When a normal or not-as-powerful rival needs to take down someone with a super power, they are commonly going to use a stun gun. Something about the shock to the nervous system renders the victim unable to access their powers long enough for the attacker to get the drop on them. It seems especially useful on vampires. Note: Can only be inverted or subverted if the charge is meant to incapacitate and fails somehow. Simply getting a shock that empowers or has no effect at all doesn't count as a real inversion or subversion.
Examples:Anime and Manga
- Early in Pokémon Team Rocket often came out with Humungous Mecha, robots, etc. that generally proved explosively vulnerable to Pikachu's electricity. Eventually they got smart and started designing their machines to withstand or even be supercharged by electric attacks.
- In The Ultimates, The Wasp knocks out the The Hulk, who's been thrashing her teams and most of Manhattan, by shrinking to wasp size crawling into the Hulk's ear and electrocuting his brain.
- In the DCAU, Superman was commonly inconvenienced by being electrocuted.
- Blade: Used on the daywalker by Quinn and his cronies, all of whom Blade has made a hobby of thrashing.
- Inverted, played with in Crank, in which shocks are the only way the main character can continue to live or perform his fighting feats.
- Inverted in The Avengers: When Thor attempts to short circuit Iron Man's suit, it momentarily super charges it instead.
- Ancillary materials to Attack of the Clones reveal that the energy cage in which the Geonosians held Obi-wan exerts a constant low-level electrical charge on the prisoner, which has the side effect of rendering Force users unable to concentrate enough to use their powers.
- In Silent Hill:Revelations, the Brethren use electric sticks to fend off the faceless nurses.

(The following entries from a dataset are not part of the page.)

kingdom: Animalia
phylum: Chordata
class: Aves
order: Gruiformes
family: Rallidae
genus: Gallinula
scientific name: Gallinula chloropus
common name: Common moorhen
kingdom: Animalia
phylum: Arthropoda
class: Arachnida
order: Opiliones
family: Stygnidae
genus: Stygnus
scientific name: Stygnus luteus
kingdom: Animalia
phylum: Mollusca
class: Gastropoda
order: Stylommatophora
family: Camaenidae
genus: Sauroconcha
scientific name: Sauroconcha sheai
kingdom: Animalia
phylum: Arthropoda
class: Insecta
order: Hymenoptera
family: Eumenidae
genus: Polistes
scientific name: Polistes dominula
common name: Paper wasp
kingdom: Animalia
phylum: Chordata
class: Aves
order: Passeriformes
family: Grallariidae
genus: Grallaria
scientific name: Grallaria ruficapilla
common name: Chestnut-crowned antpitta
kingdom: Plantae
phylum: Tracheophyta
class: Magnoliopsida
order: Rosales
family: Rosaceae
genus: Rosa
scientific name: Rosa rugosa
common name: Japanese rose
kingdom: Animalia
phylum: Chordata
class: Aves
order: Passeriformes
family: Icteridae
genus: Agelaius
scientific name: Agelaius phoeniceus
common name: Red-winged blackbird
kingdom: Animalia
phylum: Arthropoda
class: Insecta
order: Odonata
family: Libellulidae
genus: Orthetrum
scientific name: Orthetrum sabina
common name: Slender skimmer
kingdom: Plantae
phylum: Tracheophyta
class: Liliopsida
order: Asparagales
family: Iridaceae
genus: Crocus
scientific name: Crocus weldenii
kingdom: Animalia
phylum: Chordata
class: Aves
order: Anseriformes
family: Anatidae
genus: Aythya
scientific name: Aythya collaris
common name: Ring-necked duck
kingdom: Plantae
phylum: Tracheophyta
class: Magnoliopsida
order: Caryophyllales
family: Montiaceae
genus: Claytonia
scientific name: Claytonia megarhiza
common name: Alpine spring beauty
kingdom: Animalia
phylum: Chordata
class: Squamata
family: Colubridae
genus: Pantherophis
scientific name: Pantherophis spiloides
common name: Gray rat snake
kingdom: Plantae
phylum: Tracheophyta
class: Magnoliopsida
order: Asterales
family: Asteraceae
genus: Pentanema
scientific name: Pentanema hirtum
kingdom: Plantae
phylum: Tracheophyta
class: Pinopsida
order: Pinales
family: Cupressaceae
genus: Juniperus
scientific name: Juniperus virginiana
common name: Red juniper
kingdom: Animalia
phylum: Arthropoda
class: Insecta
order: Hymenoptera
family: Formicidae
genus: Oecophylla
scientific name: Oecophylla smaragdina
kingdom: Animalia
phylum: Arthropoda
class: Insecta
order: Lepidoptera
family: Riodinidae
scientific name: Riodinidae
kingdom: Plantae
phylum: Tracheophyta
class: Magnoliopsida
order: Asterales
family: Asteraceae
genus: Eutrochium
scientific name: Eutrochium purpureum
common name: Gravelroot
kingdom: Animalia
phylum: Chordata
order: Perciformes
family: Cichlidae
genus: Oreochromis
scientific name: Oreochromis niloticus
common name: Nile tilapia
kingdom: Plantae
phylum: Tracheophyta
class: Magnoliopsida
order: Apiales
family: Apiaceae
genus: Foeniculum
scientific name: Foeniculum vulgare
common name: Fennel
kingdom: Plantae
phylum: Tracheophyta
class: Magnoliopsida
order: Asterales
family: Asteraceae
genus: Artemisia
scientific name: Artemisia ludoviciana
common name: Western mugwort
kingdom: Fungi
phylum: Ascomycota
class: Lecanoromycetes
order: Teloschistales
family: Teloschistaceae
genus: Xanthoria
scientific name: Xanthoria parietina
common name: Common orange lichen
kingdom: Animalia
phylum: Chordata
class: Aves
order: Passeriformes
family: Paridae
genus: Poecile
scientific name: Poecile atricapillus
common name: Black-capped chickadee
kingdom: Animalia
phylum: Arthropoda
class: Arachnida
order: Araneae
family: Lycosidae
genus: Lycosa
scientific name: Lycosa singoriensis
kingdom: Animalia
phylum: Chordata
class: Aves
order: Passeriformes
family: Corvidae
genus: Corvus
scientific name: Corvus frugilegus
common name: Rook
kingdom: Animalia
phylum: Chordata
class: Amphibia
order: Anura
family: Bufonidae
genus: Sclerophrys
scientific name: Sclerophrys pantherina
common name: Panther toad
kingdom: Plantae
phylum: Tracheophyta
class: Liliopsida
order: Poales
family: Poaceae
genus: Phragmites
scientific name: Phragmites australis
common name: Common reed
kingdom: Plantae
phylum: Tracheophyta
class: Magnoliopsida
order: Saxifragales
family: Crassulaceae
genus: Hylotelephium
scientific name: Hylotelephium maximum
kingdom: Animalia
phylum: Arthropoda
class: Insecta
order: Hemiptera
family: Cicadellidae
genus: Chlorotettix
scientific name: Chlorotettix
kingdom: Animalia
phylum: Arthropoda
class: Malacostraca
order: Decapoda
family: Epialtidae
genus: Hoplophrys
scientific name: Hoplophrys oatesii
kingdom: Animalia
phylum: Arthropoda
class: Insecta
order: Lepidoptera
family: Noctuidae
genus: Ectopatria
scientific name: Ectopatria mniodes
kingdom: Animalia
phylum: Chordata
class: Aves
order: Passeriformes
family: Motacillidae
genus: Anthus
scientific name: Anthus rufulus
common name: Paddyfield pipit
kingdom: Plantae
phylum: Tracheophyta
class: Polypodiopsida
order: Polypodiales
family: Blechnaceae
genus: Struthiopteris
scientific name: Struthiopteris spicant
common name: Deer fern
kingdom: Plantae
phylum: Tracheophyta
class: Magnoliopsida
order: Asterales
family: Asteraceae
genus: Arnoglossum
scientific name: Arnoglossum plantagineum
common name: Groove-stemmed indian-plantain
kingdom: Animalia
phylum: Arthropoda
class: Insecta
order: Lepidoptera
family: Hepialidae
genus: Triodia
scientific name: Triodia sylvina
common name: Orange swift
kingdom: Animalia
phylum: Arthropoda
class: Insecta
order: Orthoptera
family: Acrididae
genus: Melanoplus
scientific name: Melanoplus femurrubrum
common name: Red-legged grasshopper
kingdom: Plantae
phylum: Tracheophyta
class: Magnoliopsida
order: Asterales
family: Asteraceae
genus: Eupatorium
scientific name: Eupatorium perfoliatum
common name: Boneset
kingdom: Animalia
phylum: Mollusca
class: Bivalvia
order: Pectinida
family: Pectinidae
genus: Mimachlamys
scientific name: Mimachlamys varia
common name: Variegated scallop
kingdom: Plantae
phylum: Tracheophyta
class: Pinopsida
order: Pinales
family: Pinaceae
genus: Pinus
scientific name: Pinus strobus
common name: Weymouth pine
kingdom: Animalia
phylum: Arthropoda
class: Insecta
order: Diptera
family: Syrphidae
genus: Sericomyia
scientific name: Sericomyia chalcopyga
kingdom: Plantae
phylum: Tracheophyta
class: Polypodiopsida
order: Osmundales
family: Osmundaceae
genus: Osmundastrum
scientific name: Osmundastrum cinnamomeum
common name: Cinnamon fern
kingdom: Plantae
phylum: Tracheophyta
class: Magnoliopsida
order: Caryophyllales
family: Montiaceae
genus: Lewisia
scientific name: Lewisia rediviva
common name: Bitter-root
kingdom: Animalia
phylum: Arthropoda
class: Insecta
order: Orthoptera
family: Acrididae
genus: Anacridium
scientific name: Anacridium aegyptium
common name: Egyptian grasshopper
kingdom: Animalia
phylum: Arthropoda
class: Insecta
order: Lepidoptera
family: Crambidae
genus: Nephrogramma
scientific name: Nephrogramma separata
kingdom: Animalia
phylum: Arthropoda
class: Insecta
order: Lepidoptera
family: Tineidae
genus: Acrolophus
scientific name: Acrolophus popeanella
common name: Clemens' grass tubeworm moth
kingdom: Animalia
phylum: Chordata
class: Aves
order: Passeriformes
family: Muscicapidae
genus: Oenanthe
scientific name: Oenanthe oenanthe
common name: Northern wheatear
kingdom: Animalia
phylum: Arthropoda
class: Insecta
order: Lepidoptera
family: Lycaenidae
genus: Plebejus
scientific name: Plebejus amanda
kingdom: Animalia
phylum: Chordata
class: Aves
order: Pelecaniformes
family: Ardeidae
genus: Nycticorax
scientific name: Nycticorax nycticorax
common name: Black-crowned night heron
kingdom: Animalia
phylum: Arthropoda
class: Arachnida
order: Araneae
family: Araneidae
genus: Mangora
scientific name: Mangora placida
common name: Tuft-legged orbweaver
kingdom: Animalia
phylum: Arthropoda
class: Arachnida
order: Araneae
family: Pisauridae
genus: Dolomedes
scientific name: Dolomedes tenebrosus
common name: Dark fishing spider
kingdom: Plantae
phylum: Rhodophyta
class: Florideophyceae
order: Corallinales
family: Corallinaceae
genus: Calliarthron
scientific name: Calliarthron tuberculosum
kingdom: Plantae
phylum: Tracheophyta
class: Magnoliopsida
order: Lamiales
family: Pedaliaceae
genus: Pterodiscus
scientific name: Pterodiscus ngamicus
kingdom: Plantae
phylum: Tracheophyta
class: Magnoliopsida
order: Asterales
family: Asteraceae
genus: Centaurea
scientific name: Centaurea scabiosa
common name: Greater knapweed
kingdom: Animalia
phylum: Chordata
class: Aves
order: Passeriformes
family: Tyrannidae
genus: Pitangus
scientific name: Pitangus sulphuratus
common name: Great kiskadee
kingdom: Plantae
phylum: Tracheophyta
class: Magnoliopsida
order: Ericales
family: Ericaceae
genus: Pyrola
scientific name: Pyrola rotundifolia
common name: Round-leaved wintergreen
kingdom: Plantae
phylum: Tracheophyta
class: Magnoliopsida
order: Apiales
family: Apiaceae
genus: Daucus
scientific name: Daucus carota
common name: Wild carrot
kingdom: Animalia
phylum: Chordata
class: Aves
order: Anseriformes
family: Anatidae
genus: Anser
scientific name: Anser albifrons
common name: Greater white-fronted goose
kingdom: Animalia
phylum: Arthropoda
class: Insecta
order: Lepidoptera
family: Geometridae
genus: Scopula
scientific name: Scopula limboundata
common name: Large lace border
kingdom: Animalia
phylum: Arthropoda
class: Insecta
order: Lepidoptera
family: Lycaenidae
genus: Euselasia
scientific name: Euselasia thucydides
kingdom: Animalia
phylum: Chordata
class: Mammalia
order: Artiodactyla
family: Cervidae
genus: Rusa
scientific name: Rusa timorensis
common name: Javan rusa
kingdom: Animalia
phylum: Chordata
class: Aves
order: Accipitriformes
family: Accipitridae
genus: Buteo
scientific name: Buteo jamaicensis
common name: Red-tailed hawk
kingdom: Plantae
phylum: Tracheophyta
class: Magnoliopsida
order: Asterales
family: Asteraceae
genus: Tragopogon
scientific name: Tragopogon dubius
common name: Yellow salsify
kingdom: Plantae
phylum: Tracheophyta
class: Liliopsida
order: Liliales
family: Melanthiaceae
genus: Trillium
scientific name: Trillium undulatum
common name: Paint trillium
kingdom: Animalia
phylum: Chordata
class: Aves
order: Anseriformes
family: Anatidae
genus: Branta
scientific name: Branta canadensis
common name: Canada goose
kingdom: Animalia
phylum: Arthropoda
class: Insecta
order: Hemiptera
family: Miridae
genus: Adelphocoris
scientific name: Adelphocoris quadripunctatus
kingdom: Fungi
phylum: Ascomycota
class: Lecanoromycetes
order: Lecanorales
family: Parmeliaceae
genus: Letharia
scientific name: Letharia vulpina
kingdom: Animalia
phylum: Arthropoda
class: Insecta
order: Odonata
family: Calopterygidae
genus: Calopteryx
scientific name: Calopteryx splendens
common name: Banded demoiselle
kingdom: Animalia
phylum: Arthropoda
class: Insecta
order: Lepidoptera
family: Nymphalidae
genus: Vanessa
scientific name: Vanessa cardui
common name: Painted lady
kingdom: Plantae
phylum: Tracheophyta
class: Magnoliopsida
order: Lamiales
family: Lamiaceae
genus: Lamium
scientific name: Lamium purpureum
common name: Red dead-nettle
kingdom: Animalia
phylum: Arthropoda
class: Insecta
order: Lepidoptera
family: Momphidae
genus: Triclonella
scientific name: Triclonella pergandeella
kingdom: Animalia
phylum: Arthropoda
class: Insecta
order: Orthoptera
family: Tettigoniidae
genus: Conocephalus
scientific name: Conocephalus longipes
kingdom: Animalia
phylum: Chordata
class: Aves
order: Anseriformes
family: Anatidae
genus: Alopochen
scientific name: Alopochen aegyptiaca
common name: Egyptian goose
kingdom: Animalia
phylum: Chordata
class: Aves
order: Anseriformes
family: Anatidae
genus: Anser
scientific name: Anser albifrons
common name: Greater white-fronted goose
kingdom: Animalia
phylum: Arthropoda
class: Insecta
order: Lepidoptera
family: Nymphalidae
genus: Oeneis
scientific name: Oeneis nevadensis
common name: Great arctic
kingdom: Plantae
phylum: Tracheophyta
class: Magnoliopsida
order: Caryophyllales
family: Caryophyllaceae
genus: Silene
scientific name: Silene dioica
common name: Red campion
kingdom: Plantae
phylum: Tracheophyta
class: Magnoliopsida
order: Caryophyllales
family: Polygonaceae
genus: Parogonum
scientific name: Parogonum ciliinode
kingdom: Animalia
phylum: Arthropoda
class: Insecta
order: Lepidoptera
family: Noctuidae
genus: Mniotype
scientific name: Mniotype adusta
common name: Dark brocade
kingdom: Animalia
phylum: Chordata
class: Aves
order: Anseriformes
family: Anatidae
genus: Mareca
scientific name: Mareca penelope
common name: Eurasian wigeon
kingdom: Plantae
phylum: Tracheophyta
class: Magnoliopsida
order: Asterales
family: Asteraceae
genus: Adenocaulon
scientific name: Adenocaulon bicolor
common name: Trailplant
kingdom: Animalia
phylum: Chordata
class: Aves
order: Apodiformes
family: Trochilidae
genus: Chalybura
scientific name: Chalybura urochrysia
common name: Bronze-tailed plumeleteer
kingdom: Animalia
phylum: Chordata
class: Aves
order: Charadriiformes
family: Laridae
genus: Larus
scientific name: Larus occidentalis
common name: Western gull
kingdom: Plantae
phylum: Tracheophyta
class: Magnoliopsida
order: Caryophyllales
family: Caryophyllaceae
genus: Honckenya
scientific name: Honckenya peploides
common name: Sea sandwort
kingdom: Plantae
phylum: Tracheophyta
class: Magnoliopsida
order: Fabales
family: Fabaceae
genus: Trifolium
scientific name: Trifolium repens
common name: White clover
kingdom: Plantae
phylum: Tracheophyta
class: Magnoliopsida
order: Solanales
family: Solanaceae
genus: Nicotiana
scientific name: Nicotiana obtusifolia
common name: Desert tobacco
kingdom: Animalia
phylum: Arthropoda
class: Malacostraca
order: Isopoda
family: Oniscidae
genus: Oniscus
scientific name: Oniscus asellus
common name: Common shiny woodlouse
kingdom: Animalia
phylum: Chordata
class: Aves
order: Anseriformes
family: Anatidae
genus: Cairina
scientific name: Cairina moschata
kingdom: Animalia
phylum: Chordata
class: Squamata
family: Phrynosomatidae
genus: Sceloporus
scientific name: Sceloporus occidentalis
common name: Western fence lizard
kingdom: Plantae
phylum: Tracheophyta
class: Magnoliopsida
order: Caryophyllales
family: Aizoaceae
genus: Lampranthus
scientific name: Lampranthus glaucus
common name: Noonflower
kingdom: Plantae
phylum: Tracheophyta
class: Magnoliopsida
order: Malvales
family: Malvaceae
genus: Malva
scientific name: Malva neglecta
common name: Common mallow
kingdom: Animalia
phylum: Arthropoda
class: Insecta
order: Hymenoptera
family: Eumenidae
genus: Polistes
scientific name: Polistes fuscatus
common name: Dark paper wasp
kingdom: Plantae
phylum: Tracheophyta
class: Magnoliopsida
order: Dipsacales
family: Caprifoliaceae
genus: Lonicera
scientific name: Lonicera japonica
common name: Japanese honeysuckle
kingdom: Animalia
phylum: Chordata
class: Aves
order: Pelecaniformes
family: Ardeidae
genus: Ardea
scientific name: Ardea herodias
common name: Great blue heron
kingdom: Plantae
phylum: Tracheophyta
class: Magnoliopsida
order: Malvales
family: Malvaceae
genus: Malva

- Subverted in the New Jedi Order series. During an otherwise successful attempt to capture a Yuuzhan Vong infiltrator on Coruscant, Mara Jade Skywalker hits him with multiple stun shots from her blaster with no effect whatsoever. Medical scans of the prisoner later on reveal that redundancies in the Yuuzhan Vong nervous system render them invulnerable to stun shots
- Subverted in the first Dresden Files novel. While wizards are normally just as vulnerable to mundane weapons as any other human, being one also makes you a Walking Techbane. So when he's threatened with a stun gun by the Big Bad's untrusting wife, Harry is easily able to disable it despite the fact it would easily take him down if she managed to hit him with it.
- Buffy the Vampire Slayer: The Initiative uses taser blasters as a standard issue weapon for it's human soldiers to capture subhumans, who would normally prey on even the strongest and most well-trained humans.
- In Heroes, agents with The Company use tasers to subdue super powereds.
- During one episode of Supernatural, one is used on Kate, a vampire.
- During the third season finale of Angel, Connor uses a taser to subdue Angel and capture him.
- Subverted with a non-plot-relevant prisoner in the opening of an episode of Law & Order: Special Victims Unit. The prisoner is hopped up on PCP and breaks loose from the officers trying to restrain him. Another officer hits him with a taser; he collapses, then gets back up, and is finally subdued by half a dozen officers dogpiling him.
- All of the boss characters in Deus Ex: Human Revolution (heavily modified cyborgs) can be stunned by the stun gun (although they're just held still for a few seconds rather than knocked out, like most mooks).
- In Saints Row: The Third, the only thing that noone is immune to (even a fully resistant player character) is the humble Stun Gun melee weapon.